- PROVIDED ENTRIES

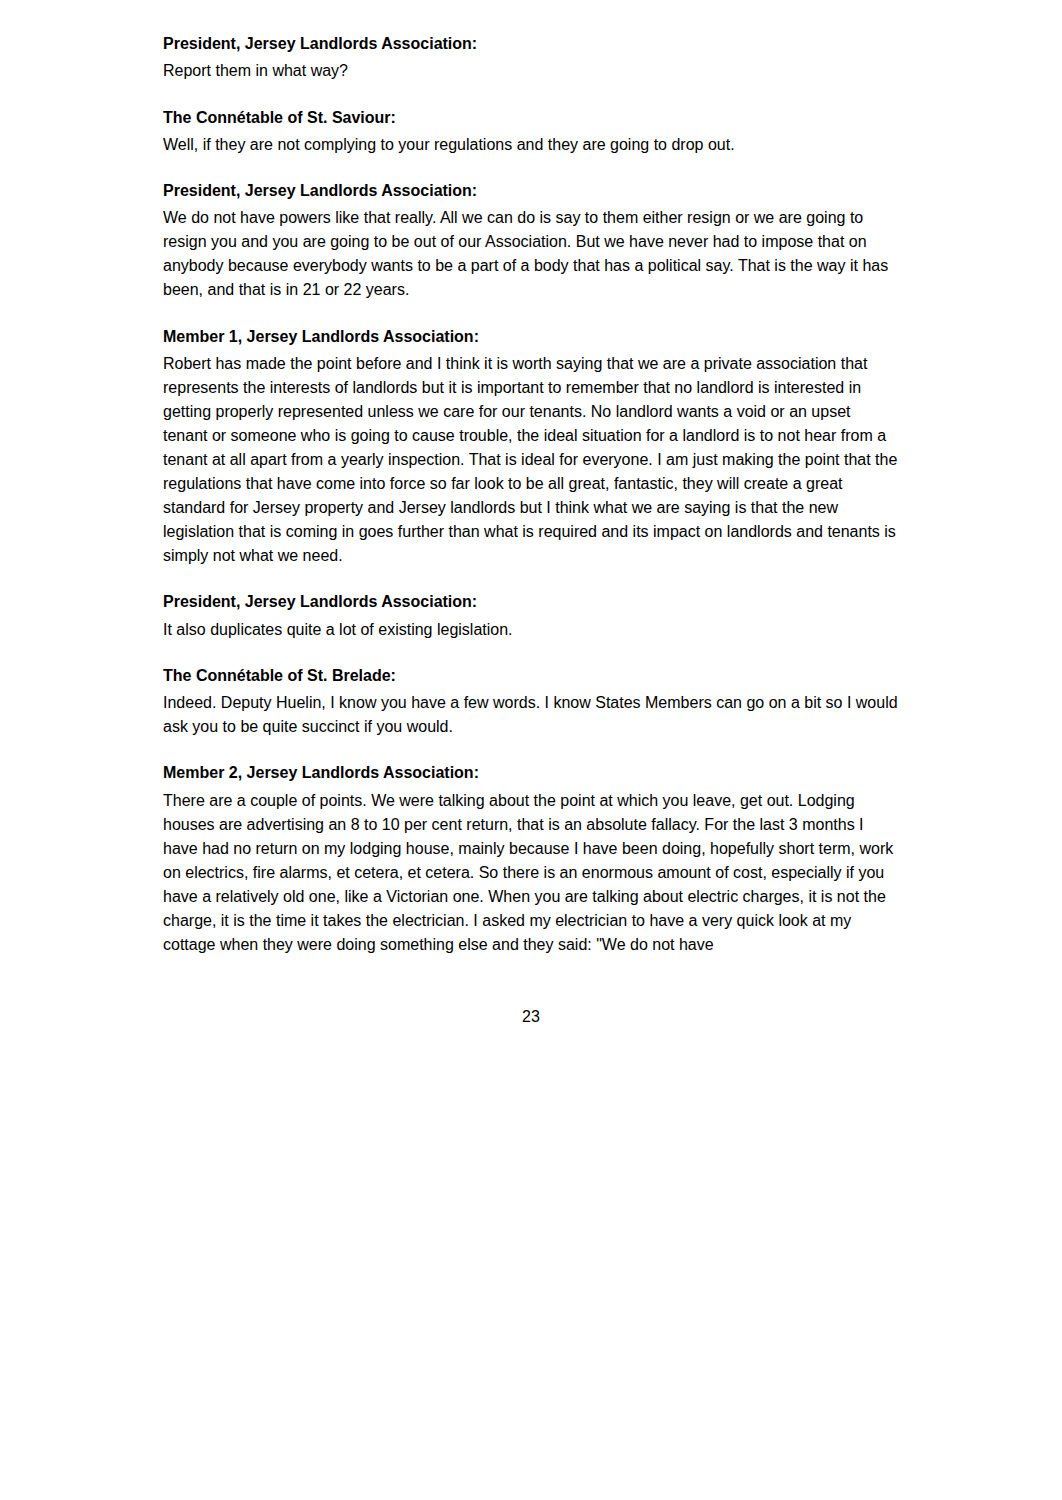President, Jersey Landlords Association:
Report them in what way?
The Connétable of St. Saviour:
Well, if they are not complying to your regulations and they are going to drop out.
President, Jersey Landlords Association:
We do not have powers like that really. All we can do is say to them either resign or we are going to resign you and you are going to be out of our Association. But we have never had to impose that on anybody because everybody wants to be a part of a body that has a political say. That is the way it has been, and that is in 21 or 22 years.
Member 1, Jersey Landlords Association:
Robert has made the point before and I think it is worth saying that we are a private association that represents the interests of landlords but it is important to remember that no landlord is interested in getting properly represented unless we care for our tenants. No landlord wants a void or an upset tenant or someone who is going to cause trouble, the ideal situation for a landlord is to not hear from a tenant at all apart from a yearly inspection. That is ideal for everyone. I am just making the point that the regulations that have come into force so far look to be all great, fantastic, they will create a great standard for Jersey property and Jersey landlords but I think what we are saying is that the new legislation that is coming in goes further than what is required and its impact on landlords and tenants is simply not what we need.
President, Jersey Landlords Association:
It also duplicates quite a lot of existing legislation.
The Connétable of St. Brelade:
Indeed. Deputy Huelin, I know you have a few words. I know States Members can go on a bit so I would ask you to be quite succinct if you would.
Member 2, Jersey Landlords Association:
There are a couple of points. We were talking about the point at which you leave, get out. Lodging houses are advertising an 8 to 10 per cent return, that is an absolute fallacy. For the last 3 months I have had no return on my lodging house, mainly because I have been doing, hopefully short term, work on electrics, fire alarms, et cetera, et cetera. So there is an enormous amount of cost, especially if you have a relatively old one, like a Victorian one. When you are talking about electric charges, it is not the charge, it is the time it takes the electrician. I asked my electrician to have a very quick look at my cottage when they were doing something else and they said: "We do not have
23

==

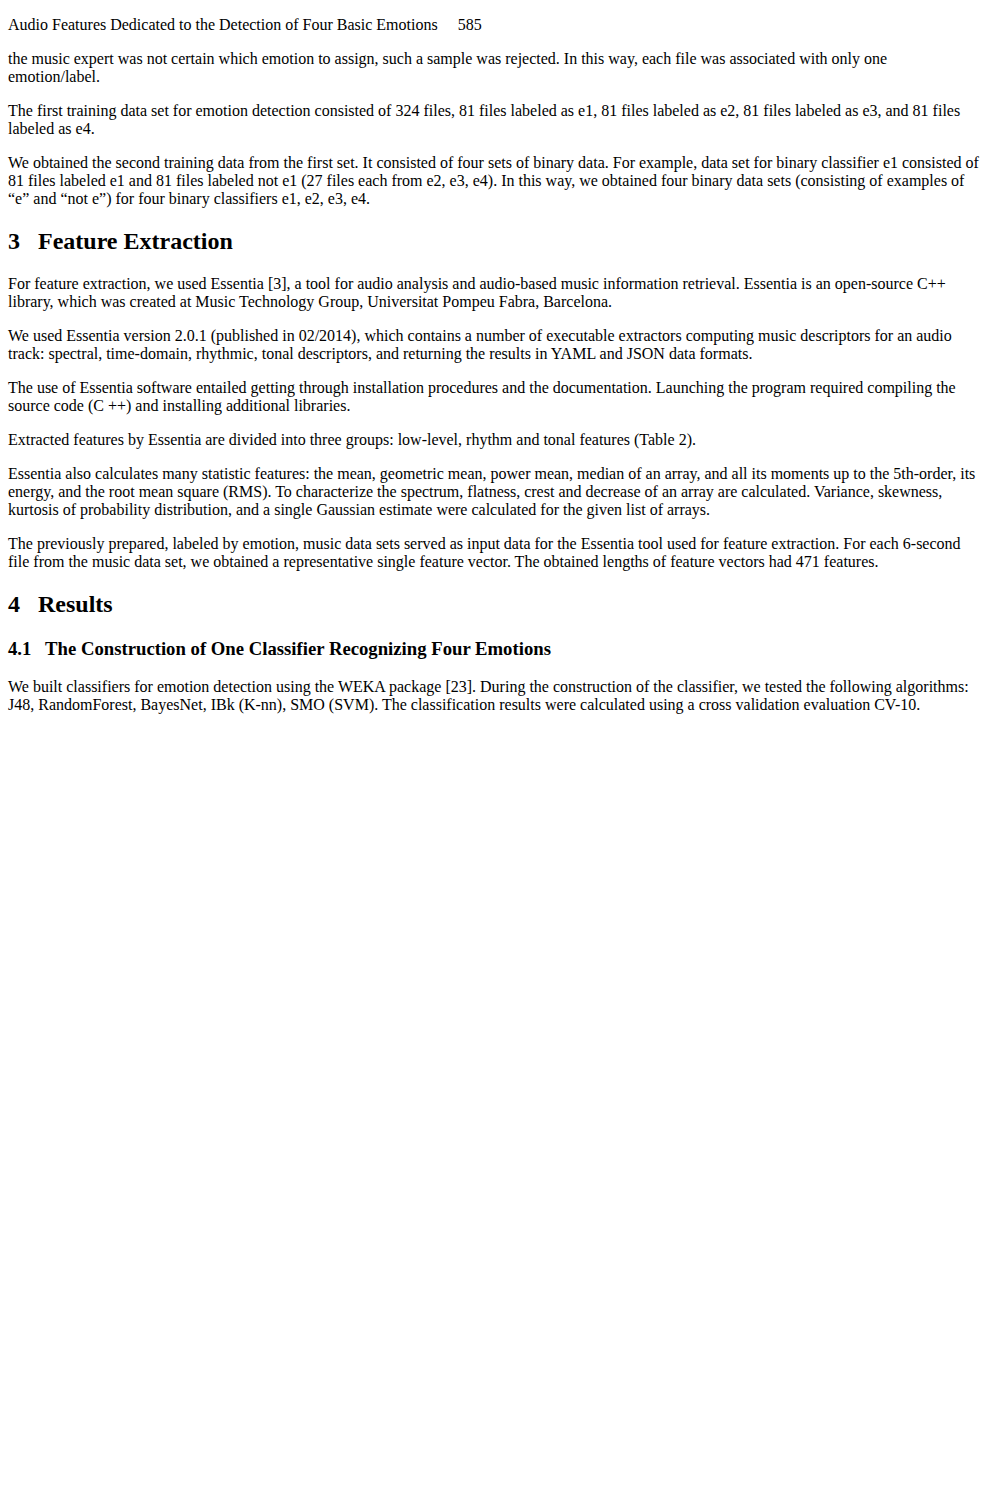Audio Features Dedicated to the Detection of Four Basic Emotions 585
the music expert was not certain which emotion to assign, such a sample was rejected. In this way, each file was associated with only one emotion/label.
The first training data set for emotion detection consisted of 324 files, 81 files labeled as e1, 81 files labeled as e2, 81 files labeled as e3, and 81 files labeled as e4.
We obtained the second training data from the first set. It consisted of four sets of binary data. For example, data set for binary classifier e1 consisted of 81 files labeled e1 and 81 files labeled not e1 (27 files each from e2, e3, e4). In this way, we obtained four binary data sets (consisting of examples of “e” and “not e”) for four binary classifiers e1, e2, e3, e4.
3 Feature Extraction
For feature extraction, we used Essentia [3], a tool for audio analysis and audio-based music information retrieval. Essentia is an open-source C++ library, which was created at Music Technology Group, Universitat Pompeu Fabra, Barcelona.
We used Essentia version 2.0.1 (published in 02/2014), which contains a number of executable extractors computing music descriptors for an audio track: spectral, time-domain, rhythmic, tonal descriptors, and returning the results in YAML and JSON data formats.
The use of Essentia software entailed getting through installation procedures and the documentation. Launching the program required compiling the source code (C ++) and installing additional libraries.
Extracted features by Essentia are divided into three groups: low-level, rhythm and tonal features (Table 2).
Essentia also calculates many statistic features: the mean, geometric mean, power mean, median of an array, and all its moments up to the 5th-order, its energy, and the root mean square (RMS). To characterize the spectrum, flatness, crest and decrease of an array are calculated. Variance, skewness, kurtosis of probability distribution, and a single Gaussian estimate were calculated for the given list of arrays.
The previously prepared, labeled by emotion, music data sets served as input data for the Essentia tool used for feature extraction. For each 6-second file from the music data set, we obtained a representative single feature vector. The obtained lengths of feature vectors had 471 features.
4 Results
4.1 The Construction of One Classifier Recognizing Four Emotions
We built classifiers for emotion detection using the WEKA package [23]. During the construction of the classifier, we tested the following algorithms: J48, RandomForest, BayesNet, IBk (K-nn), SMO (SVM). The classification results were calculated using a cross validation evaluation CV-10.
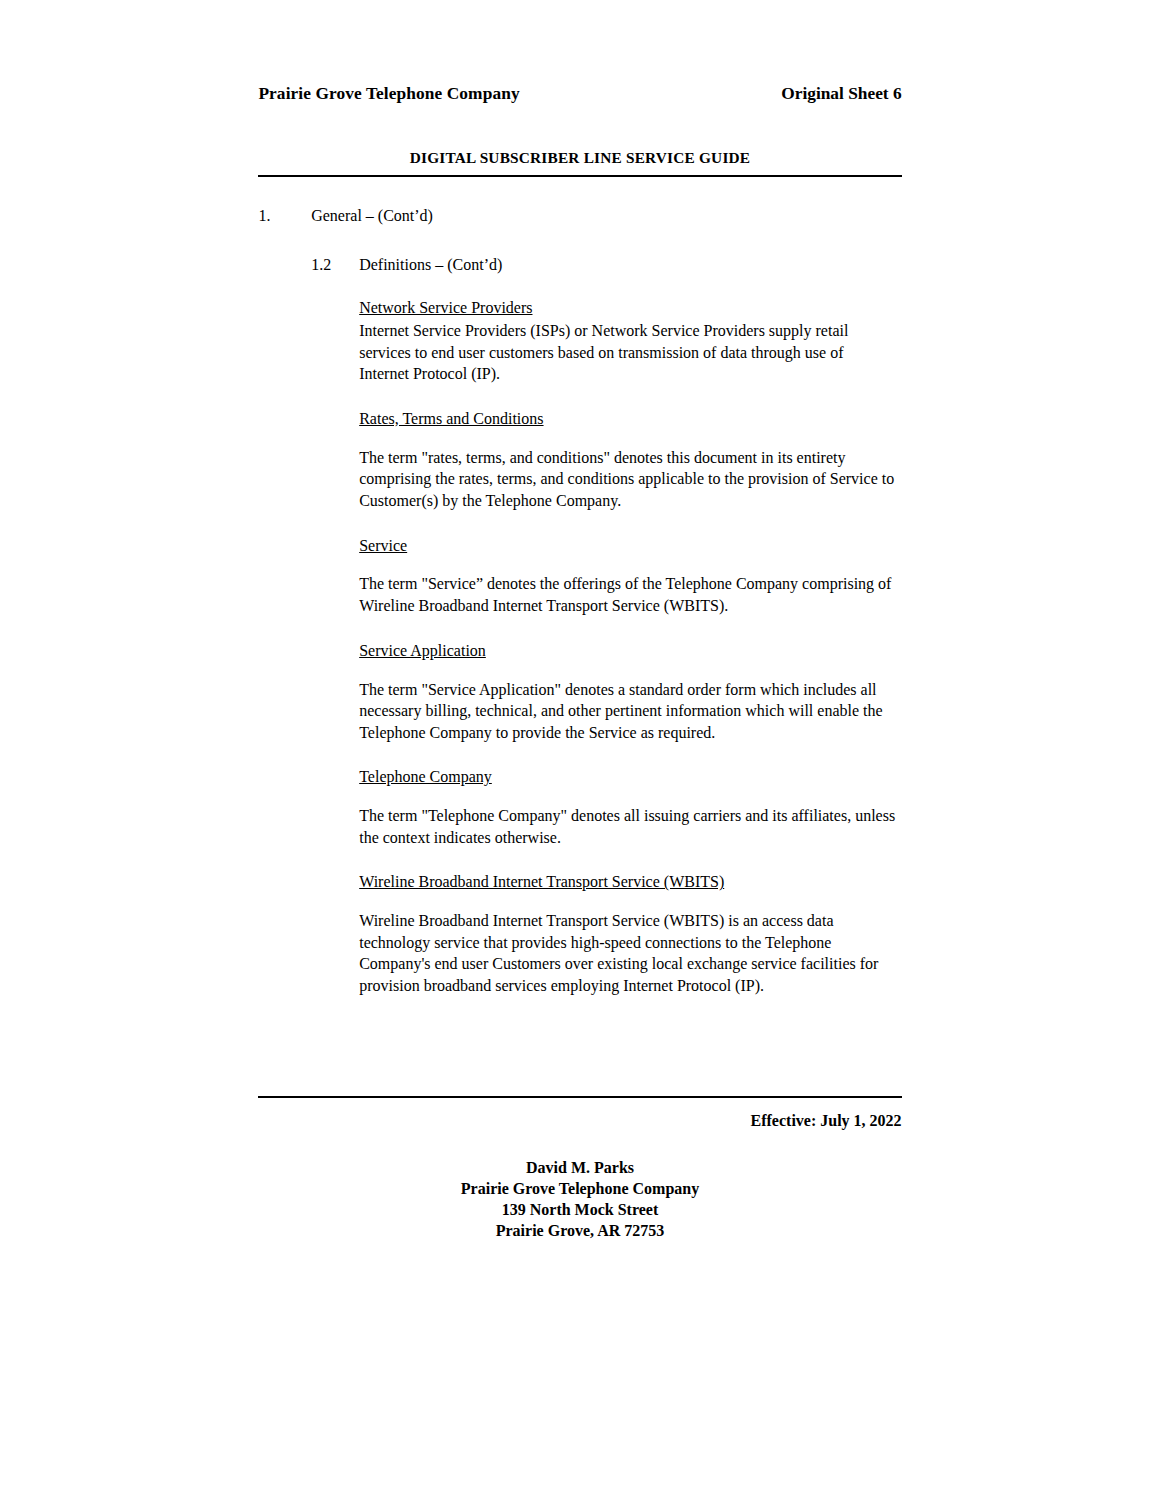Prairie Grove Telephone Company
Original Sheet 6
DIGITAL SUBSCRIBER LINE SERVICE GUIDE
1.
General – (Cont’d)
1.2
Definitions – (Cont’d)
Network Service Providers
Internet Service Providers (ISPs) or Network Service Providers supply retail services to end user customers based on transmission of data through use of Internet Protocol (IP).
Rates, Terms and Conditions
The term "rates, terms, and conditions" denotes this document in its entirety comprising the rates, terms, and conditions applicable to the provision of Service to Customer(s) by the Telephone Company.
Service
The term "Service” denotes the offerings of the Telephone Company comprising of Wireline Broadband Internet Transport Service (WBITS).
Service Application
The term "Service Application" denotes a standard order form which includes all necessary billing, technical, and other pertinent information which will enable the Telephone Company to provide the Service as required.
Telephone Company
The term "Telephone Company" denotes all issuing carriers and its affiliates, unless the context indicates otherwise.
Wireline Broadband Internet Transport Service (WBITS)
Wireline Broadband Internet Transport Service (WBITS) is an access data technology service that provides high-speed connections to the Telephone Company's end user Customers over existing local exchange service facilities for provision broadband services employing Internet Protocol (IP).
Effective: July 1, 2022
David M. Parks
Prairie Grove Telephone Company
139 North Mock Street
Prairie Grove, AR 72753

==

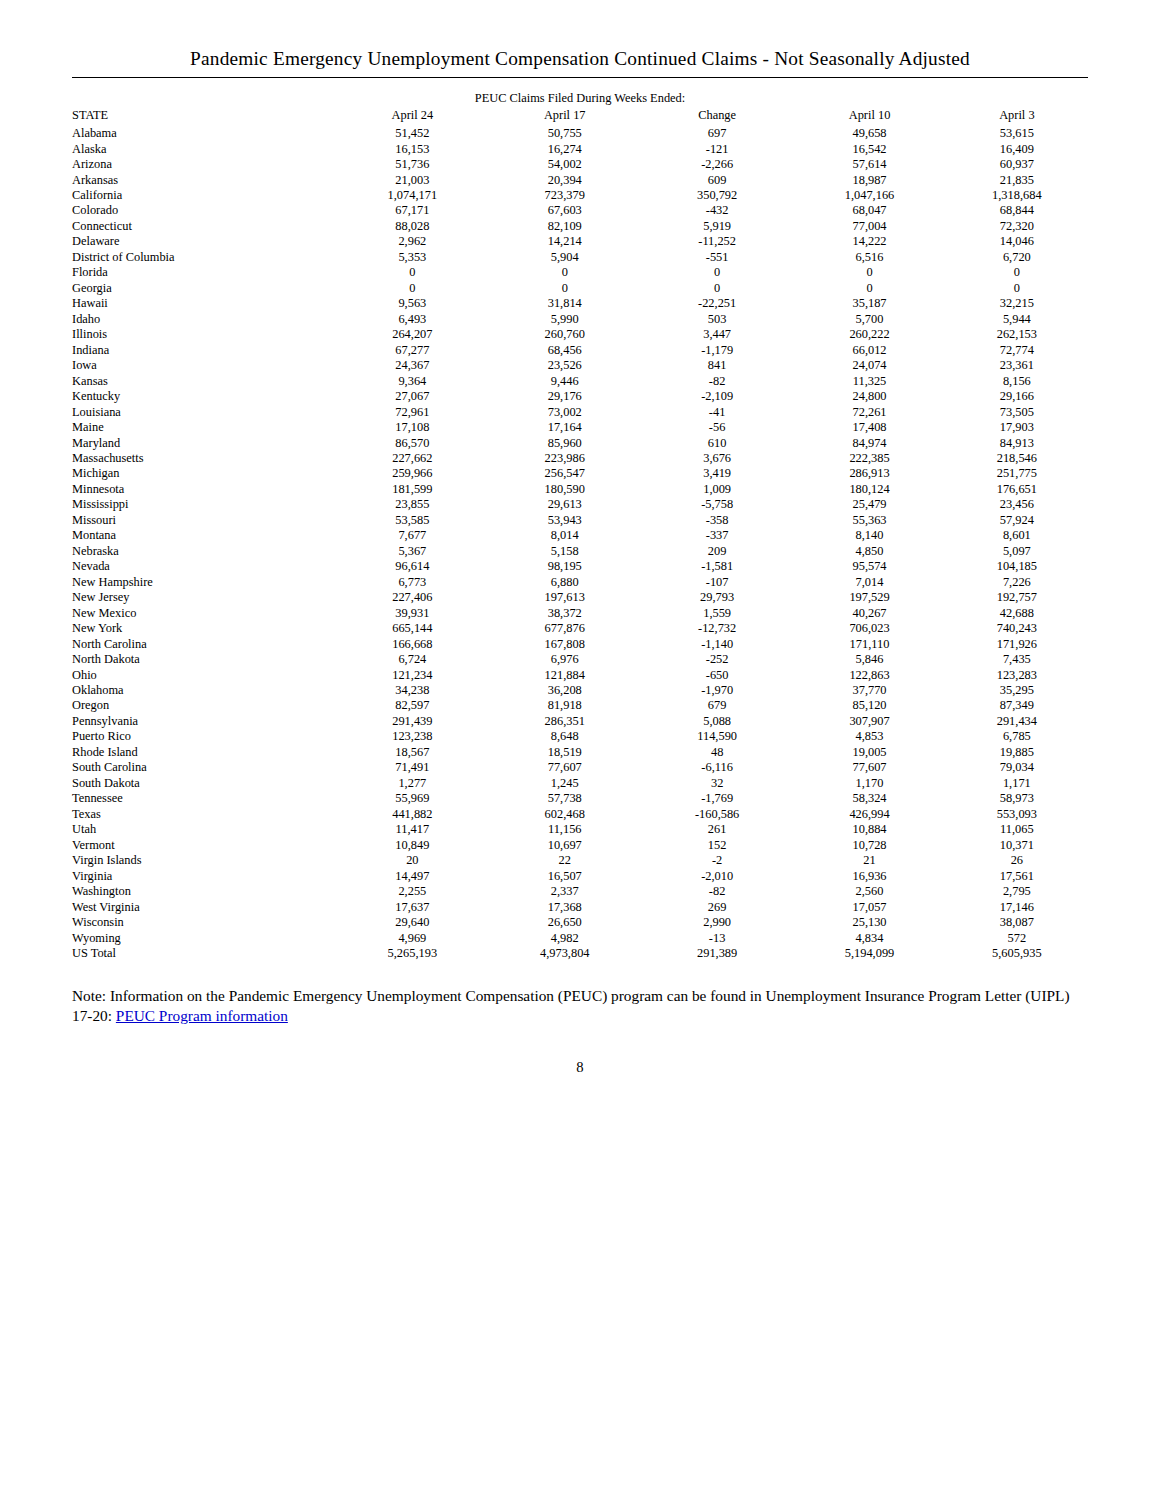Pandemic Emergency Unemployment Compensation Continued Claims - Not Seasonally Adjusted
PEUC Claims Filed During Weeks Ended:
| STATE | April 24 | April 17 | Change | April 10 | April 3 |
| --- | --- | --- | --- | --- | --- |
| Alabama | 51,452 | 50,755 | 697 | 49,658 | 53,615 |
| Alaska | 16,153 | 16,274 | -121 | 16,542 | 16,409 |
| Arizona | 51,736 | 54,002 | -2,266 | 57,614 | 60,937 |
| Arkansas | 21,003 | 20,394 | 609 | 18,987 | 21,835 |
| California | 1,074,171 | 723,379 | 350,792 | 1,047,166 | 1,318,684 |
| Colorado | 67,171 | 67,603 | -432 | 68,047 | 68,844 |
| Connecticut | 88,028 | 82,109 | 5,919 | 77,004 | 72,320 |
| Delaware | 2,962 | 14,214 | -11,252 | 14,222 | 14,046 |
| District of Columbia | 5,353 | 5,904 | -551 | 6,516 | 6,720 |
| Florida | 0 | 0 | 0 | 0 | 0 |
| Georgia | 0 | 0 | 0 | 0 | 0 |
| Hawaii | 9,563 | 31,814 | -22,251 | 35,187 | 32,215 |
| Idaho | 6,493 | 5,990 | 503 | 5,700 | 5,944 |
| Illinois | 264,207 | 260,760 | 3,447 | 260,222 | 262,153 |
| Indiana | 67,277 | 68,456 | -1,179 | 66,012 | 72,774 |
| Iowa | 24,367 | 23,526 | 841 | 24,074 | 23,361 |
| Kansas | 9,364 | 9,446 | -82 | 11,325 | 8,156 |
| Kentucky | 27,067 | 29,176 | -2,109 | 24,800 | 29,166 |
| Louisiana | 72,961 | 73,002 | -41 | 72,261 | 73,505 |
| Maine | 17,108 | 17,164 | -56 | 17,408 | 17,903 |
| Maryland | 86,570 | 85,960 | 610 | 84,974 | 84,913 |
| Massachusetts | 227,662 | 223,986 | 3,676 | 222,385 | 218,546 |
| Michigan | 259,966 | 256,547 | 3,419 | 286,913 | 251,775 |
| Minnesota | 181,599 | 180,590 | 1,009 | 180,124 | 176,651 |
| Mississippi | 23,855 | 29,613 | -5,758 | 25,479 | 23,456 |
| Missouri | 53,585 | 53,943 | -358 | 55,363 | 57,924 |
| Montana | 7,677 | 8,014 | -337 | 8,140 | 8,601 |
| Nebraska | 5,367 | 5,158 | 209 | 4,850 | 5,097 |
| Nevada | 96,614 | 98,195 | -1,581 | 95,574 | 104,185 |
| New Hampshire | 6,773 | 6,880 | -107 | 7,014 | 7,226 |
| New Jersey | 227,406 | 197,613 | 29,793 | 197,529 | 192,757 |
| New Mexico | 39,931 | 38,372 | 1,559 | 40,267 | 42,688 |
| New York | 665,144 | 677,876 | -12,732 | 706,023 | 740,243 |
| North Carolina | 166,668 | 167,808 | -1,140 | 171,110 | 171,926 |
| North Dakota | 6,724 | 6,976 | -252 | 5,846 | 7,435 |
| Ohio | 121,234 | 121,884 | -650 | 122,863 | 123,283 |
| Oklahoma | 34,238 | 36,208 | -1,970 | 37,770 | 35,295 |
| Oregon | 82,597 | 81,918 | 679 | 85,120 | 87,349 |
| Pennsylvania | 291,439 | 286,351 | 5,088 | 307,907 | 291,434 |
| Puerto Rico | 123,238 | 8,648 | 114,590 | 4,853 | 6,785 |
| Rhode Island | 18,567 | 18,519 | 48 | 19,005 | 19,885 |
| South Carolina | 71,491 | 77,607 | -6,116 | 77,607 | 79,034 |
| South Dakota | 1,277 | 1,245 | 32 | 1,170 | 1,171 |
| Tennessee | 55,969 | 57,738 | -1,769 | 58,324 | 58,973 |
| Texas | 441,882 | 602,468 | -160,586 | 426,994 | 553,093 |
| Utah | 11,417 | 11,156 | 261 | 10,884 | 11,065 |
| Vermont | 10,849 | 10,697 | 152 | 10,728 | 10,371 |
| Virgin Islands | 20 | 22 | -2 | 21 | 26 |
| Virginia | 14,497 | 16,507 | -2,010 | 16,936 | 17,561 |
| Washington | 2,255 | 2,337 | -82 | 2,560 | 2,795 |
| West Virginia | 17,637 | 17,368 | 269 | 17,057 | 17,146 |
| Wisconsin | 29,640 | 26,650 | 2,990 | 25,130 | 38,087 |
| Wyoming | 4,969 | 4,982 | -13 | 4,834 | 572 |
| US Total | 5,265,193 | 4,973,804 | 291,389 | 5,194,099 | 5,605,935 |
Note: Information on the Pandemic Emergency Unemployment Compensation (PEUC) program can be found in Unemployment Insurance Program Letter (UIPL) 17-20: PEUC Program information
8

- ASSIGNMENT
Produce only the lines from the line containing "222,385 | 218,546 |" through the line containing "25,479 | 23,456 |", inclusive of both, exactly as they stand in the entries above.

- ANSWER TO THE PROBLEM
| Massachusetts | 227,662 | 223,986 | 3,676 | 222,385 | 218,546 |
| Michigan | 259,966 | 256,547 | 3,419 | 286,913 | 251,775 |
| Minnesota | 181,599 | 180,590 | 1,009 | 180,124 | 176,651 |
| Mississippi | 23,855 | 29,613 | -5,758 | 25,479 | 23,456 |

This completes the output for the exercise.